Amar calls this tactic “naked-eye surveillance.” Is it a search, controlled by the Fourth Amendment? Yes it is, he says, citing the Oxford English Dictionary, which defines “search” as “to look scrutinizingly at.” (He doesn’t mention that this is sixth out of thirteen definitions in the OED, all of which are narrower than the one he cites.)

So does mosque-watching require a warrant? This brings us to a second point. The Fourth Amendment doesn’t actually say that every search has to be backed up by a warrant. It mentions warrants and it protects people against unreasonable searches, but it doesn’t draw a connection between the two. So why not say that government agents may search someone’s home (or mosque) even without a warrant, provided the search is reasonable? True, that requires us to make value judgments about new forms of surveillance that the men of 1791 could not have contemplated. But perhaps that’s why they used a word like “unreasonable,” to authorize our examination of contingencies that their intentions and their experience couldn’t possibly cover.

An example is the taking of DNA swabs for a law enforcement database from those arrested for serious offenses. Is that constitutionally prohibited? Amar insists that the Framers did not answer this question in 1791, and he himself doesn’t come up with a determinate answer. The Framers left it for us to consider various things that we know (and they couldn’t) about DNA’s possibilities and possible abuses in law enforcement that might affect the reasonableness of such a tactic.

As for mosque-watching, given the constitutional status of religious freedom, not to mention political expression, we might want this investigatory tactic to remain under the supervision of the courts. Certainly the FBI should regulate such surveillance as though it were a subject of constitutional scrutiny. Amar’s definition of “search” may be way too broad, semantically. But he is right about reading the Fourth Amendment so that we don’t lose sight of the reasonableness requirement attaching to government surveillance, and the independent work it is supposed to do. That a search must be reasonable doesn’t mean that the courts can permit or prohibit whatever they like. But patently the Framers are asking the courts to exercise judgment. They ought to respect the fact that the Constitution requires them to examine the strength of the reasons that motivate a given intrusion as well as the constitutional weight of the reasons that are adduced against it.

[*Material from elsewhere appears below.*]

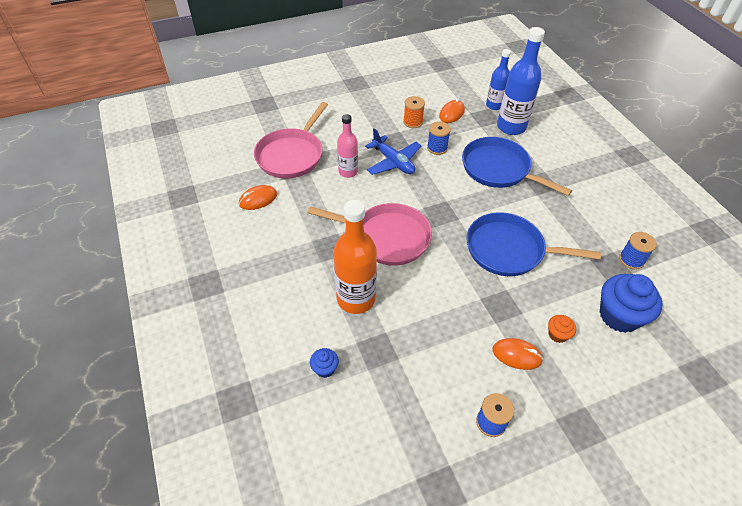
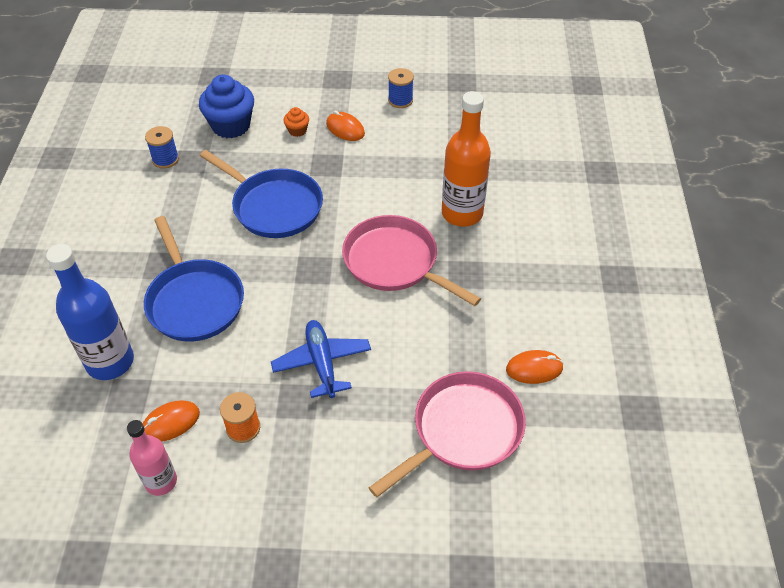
camera: 155 degrees left, 0 degrees up
blue cupcake [310,348,339,378] -> none
pink bottle [337,114,358,178] -> pink bottle moved to [127,420,177,496]
blue spool [427,121,451,155] -> none
blue bottle [486,49,511,110] -> none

I don’t think there is anyone in the academy these days capable of more patient and attentive reading of the constitutional text than Akhil Amar. When that close reading is allied with the kind of thoughtfulness that we find in his Fourth Amendment discussion, it is a formidable resource. When it becomes an object of reflection in itself—why have we committed ourselves to a text in this way?—it produces deep insight into the possibilities and paradoxes of an enduring constitutionalism. It is only when Professor Amar starts building what he calls his “clever legal contraptions” that the essays become tiresome—too clever by half to accommodate the abiding concerns he identifies for us.